Red Square, March 9th, 1953 |
Sergei Loznitsa's State Funeral is an assemblage of footage documenting the prolonged funeral ceremonies held throughout the Soviet Union to mark the death of Joseph Stalin in 1953. Loznitsa, a Ukrainian director of fictional films such as Donbass, has sifted through what must have been mountains of footage of the various events, all shot beautifully in both color and black and white. The memorials for Uncle Joe ranged throughout the USSR from Lviv to Vladivostok with many wreaths, commemorative buttons, armbands, banners, flags, and 21 gun salutes on display. The racial variety of the country is exhibited, as is the universal sorrow expressed for the fallen leader. Loznitsa weaves the footage into a seamless whole sequentially like a river that flows. No narration is provided, just the sonorous sorrow of radio commentators and rally speakers. The focus is not on Stalin's legacy or his corpse, but on the Soviet people who have been hypnotized by state media into worshipping their commander.

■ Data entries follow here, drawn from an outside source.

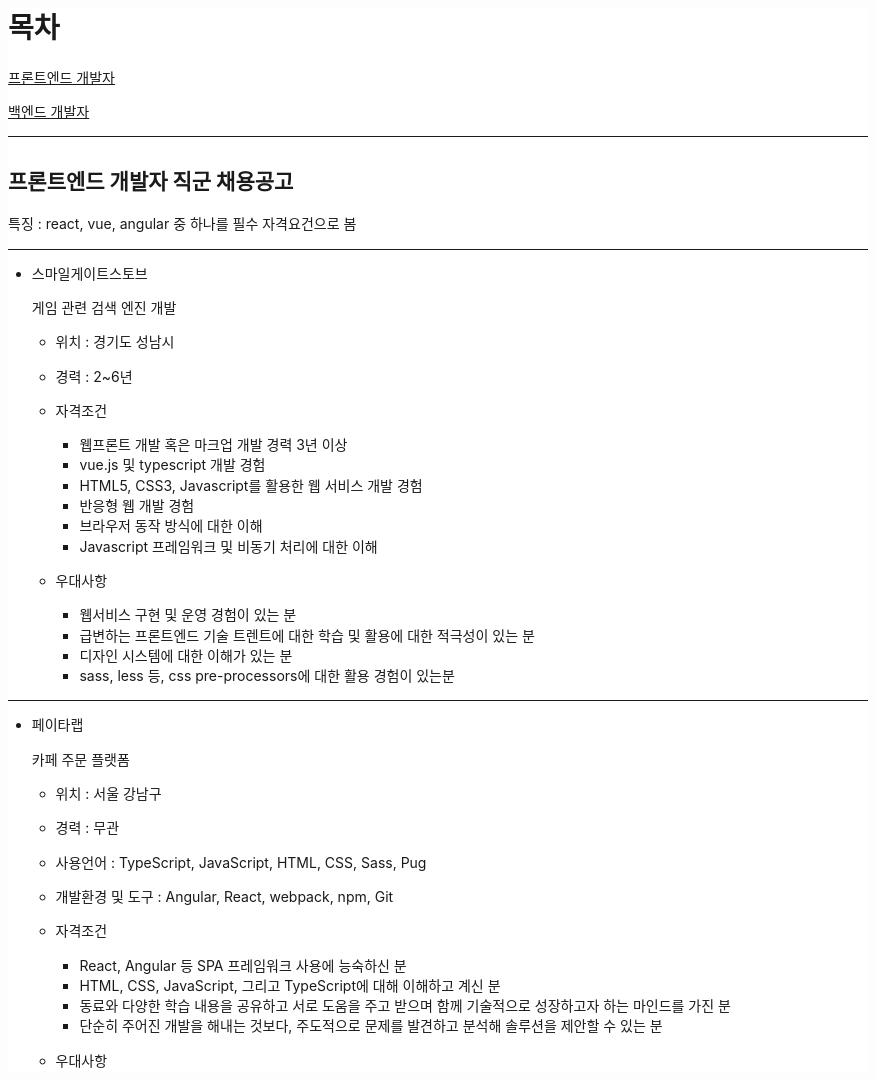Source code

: # 목차
[프론트엔드 개발자](#프론트엔드-개발자-직군-채용공고)

[백엔드 개발자](#백엔드-개발자-직군-채용-공고)

---

## 프론트엔드 개발자 직군 채용공고
  
  특징 : react, vue, angular 중 하나를 필수 자격요건으로 봄

---
* 스마일게이트스토브
 
  게임 관련 검색 엔진 개발
  
  * 위치 : 경기도 성남시

  * 경력 : 2~6년

  * 자격조건
    - 웹프론트 개발 혹은 마크업 개발 경력 3년 이상
    - vue.js 및 typescript 개발 경험
    - HTML5, CSS3, Javascript를 활용한 웹 서비스 개발 경험
    - 반응형 웹 개발 경험
    - 브라우저 동작 방식에 대한 이해
    - Javascript 프레임워크 및 비동기 처리에 대한 이해
  
  * 우대사항
    - 웹서비스 구현 및 운영 경험이 있는 분
    - 급변하는 프론트엔드 기술 트렌트에 대한 학습 및 활용에 대한 적극성이 있는 분
    - 디자인 시스템에 대한 이해가 있는 분
    - sass, less 등, css pre-processors에 대한 활용 경험이 있는분

---

* 페이타랩

  카페 주문 플랫폼 

  * 위치 : 서울 강남구

  * 경력 : 무관
  
  * 사용언어 : TypeScript, JavaScript, HTML, CSS, Sass, Pug

  * 개발환경 및 도구 : Angular, React, webpack, npm, Git
 
  * 자격조건

    * React, Angular 등 SPA 프레임워크 사용에 능숙하신 분
    * HTML, CSS, JavaScript, 그리고 TypeScript에 대해 이해하고 계신 분
    * 동료와 다양한 학습 내용을 공유하고 서로 도움을 주고 받으며 함께 기술적으로 성장하고자 하는 마인드를 가진 분
    * 단순히 주어진 개발을 해내는 것보다, 주도적으로 문제를 발견하고 분석해 솔루션을 제안할 수 있는 분
    
  * 우대사항
  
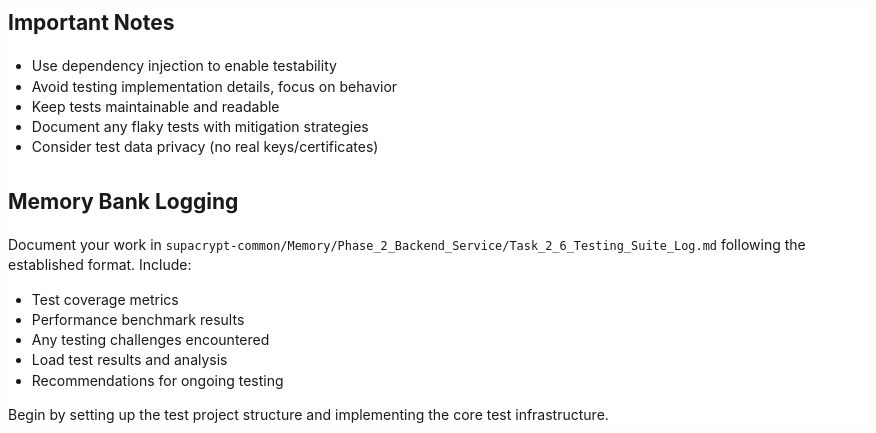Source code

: ## Important Notes
- Use dependency injection to enable testability
- Avoid testing implementation details, focus on behavior
- Keep tests maintainable and readable
- Document any flaky tests with mitigation strategies
- Consider test data privacy (no real keys/certificates)

## Memory Bank Logging
Document your work in `supacrypt-common/Memory/Phase_2_Backend_Service/Task_2_6_Testing_Suite_Log.md` following the established format. Include:
- Test coverage metrics
- Performance benchmark results
- Any testing challenges encountered
- Load test results and analysis
- Recommendations for ongoing testing

Begin by setting up the test project structure and implementing the core test infrastructure.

The repetitive nature of the film may prove daunting to some. Nevertheless, this is crucial to what the film seeks to portray: how the propaganda and pageantry of state socialism, akin to that of religious rituals, work to buttress the idolatry of their leadership. Speakers on state radio stress the immortality of Stalin as Chopin's funeral march plays over and over. Of course, it is the height of irony that a social movement founded on the rejection of religion used the narcotic buzz of its rituals and pageantry to keep the masses in line. Khrushchev presides over the funeral orations at Lenin's tomb like an MC. However, this is truly a dais of the damned. All of the main speakers (Malenkov, Beria, and Molotov) would be removed from power, and in Beria's case executed, within three years. State Funeral is currently streaming on MUBI. It is one of the more powerful documentaries released in the current century.